DATA FOR THIS TASK: Begin

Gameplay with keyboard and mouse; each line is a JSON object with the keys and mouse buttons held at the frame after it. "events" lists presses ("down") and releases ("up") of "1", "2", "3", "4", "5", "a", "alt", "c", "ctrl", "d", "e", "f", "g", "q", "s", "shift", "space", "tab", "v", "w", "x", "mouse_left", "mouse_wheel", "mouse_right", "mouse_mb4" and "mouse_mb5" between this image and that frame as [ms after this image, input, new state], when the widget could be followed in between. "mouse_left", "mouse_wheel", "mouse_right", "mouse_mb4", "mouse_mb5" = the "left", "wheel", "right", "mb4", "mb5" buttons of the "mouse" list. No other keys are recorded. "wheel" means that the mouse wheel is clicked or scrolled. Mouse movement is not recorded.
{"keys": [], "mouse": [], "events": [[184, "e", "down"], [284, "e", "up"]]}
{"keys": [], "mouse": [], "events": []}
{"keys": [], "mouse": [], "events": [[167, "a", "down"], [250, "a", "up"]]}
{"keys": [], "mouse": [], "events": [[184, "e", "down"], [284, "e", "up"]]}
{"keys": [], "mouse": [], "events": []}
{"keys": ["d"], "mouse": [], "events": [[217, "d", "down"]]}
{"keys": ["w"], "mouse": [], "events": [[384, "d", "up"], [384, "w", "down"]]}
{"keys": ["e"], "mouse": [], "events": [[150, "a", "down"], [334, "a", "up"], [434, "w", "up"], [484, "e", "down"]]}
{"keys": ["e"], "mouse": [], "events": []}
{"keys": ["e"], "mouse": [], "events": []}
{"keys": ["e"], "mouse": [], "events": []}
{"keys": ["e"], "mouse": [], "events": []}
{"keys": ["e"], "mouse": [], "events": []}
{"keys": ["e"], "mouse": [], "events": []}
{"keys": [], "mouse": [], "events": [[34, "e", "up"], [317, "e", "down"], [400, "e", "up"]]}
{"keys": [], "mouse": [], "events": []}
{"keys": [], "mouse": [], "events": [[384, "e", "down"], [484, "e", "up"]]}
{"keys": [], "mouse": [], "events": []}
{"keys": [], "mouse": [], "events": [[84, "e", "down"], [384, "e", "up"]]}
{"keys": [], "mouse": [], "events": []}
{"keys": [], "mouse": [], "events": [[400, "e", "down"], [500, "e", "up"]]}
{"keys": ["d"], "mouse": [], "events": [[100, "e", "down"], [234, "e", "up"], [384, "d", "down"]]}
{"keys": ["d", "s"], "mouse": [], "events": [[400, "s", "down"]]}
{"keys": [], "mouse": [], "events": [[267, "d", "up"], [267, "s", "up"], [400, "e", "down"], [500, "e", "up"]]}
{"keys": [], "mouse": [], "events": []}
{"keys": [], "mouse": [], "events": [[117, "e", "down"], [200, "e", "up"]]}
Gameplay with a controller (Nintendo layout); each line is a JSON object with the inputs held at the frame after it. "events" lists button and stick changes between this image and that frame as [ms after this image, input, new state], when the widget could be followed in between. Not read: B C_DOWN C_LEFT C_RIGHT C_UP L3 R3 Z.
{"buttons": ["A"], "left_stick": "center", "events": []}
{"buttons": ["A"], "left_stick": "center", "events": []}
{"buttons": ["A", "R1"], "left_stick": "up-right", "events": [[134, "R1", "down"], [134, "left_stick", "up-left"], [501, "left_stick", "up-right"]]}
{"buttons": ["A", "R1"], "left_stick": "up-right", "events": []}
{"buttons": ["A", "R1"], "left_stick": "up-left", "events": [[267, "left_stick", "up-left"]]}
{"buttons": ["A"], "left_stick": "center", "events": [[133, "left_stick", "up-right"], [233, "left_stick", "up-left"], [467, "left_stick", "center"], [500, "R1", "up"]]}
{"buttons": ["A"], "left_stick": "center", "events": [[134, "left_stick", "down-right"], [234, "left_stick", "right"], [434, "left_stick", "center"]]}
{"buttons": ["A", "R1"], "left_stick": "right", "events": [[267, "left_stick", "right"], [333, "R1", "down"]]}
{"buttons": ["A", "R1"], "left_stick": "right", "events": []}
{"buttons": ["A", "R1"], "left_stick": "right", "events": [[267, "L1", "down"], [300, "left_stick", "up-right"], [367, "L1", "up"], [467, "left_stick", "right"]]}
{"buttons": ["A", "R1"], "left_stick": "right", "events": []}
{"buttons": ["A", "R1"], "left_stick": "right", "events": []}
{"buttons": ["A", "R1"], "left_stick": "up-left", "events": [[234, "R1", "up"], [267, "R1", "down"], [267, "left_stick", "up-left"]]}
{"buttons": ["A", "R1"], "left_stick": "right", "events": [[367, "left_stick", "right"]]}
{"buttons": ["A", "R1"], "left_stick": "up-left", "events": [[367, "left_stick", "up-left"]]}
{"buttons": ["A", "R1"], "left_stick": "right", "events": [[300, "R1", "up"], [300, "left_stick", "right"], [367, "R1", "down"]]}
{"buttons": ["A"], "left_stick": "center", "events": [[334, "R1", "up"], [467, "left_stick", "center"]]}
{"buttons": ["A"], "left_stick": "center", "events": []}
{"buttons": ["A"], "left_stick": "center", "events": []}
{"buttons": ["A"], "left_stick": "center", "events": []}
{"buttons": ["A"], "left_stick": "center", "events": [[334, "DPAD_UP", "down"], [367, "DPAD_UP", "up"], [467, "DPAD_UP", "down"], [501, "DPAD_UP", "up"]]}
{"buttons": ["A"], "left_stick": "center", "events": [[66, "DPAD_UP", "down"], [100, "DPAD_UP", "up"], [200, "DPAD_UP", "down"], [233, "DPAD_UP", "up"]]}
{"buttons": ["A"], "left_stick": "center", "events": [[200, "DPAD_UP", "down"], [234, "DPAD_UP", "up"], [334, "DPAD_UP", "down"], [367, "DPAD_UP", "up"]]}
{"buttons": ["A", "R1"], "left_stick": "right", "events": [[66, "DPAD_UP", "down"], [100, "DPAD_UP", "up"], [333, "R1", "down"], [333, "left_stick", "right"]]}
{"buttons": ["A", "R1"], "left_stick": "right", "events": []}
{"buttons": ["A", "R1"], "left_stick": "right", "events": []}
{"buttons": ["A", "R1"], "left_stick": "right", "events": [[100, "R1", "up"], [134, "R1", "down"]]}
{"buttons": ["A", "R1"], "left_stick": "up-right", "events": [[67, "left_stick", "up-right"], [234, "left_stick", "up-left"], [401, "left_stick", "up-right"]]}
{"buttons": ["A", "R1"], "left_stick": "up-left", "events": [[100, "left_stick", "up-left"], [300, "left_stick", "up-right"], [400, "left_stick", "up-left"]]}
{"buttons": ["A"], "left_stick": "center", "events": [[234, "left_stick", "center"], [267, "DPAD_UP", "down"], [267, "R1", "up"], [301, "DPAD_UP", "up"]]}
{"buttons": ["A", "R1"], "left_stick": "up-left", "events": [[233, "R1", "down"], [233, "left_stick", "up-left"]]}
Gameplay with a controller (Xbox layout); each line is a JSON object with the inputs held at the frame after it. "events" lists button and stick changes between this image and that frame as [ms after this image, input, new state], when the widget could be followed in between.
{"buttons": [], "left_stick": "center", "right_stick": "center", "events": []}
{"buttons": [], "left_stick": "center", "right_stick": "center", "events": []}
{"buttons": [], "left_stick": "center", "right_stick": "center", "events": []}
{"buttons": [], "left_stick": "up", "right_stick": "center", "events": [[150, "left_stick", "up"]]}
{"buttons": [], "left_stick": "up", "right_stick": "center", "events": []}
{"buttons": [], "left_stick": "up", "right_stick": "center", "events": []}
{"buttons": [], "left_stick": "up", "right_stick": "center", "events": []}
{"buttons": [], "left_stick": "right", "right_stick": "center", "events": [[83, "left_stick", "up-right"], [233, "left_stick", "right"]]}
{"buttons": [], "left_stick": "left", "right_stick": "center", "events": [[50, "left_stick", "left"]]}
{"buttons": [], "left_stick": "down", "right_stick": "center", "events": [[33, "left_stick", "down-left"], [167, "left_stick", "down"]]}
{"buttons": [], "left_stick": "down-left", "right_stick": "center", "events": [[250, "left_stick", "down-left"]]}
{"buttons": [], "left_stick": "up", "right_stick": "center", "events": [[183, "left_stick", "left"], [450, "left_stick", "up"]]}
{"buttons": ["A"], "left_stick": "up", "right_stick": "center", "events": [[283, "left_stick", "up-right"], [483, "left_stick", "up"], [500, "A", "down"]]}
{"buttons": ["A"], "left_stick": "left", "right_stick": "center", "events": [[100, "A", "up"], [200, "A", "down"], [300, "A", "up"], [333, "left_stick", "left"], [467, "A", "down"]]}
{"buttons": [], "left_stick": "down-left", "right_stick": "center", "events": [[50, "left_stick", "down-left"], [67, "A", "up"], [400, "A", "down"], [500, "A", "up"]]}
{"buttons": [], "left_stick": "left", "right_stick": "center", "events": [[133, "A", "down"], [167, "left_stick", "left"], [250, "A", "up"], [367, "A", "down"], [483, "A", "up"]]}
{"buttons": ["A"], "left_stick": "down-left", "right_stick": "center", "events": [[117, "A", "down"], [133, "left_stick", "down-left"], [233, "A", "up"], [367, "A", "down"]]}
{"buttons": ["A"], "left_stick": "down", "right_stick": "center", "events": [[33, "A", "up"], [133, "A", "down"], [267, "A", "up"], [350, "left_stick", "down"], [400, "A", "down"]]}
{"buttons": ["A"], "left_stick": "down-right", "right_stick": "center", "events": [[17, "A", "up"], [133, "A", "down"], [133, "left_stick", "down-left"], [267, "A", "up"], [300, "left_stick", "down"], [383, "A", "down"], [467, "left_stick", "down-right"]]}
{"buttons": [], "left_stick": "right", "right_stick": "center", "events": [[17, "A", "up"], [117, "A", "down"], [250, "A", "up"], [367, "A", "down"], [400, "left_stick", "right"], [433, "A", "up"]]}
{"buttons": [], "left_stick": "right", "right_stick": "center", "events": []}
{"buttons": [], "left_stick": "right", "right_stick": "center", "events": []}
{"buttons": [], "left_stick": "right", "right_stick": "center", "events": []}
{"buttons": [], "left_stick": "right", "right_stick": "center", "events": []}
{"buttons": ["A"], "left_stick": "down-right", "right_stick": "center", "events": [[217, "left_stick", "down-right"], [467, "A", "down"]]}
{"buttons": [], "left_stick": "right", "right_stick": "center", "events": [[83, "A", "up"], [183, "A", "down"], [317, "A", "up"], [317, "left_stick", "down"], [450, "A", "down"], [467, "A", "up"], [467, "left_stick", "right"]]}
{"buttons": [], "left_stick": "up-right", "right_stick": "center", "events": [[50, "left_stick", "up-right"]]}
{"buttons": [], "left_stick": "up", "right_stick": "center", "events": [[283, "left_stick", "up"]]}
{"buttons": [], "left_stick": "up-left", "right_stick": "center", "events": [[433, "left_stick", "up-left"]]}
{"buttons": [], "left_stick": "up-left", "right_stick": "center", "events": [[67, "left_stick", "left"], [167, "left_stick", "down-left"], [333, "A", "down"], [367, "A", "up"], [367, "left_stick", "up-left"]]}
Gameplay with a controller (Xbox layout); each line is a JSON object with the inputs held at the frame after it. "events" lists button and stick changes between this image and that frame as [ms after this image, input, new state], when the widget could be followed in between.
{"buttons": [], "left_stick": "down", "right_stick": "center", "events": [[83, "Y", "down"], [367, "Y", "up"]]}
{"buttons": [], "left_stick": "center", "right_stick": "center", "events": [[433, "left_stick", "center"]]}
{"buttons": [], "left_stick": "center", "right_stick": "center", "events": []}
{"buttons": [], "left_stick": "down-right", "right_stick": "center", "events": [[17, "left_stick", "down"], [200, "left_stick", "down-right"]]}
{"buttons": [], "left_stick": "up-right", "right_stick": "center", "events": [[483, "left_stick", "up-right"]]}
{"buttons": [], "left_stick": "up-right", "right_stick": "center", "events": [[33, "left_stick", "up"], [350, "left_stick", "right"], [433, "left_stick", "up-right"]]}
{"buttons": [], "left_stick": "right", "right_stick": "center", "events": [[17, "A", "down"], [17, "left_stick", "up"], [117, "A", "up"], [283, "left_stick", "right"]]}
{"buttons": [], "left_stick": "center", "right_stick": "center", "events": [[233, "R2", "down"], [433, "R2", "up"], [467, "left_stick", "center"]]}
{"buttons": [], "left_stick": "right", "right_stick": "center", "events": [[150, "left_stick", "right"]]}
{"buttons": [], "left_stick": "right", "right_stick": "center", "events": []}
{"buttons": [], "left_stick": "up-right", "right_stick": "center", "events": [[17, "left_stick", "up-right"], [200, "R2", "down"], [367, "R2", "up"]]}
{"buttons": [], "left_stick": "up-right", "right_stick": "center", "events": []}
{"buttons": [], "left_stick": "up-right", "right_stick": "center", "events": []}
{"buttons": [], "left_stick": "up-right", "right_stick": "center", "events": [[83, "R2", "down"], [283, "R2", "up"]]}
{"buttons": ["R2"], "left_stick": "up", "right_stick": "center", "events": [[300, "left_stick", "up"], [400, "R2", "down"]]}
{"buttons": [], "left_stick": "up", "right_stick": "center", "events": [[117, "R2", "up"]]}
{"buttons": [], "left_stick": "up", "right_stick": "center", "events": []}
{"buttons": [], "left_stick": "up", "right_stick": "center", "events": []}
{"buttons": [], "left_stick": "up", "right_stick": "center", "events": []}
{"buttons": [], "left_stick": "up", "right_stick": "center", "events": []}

DATA FOR THIS TASK: End

WHAT THE EXERCISE ASKS
Copy out every line of the material above that mentions the word "JSON".

WRITTEN SOLUTION
Gameplay with keyboard and mouse; each line is a JSON object with the keys and mouse buttons held at the frame after it. "events" lists presses ("down") and releases ("up") of "1", "2", "3", "4", "5", "a", "alt", "c", "ctrl", "d", "e", "f", "g", "q", "s", "shift", "space", "tab", "v", "w", "x", "mouse_left", "mouse_wheel", "mouse_right", "mouse_mb4" and "mouse_mb5" between this image and that frame as [ms after this image, input, new state], when the widget could be followed in between. "mouse_left", "mouse_wheel", "mouse_right", "mouse_mb4", "mouse_mb5" = the "left", "wheel", "right", "mb4", "mb5" buttons of the "mouse" list. No other keys are recorded. "wheel" means that the mouse wheel is clicked or scrolled. Mouse movement is not recorded.
Gameplay with a controller (Nintendo layout); each line is a JSON object with the inputs held at the frame after it. "events" lists button and stick changes between this image and that frame as [ms after this image, input, new state], when the widget could be followed in between. Not read: B C_DOWN C_LEFT C_RIGHT C_UP L3 R3 Z.
Gameplay with a controller (Xbox layout); each line is a JSON object with the inputs held at the frame after it. "events" lists button and stick changes between this image and that frame as [ms after this image, input, new state], when the widget could be followed in between.
Gameplay with a controller (Xbox layout); each line is a JSON object with the inputs held at the frame after it. "events" lists button and stick changes between this image and that frame as [ms after this image, input, new state], when the widget could be followed in between.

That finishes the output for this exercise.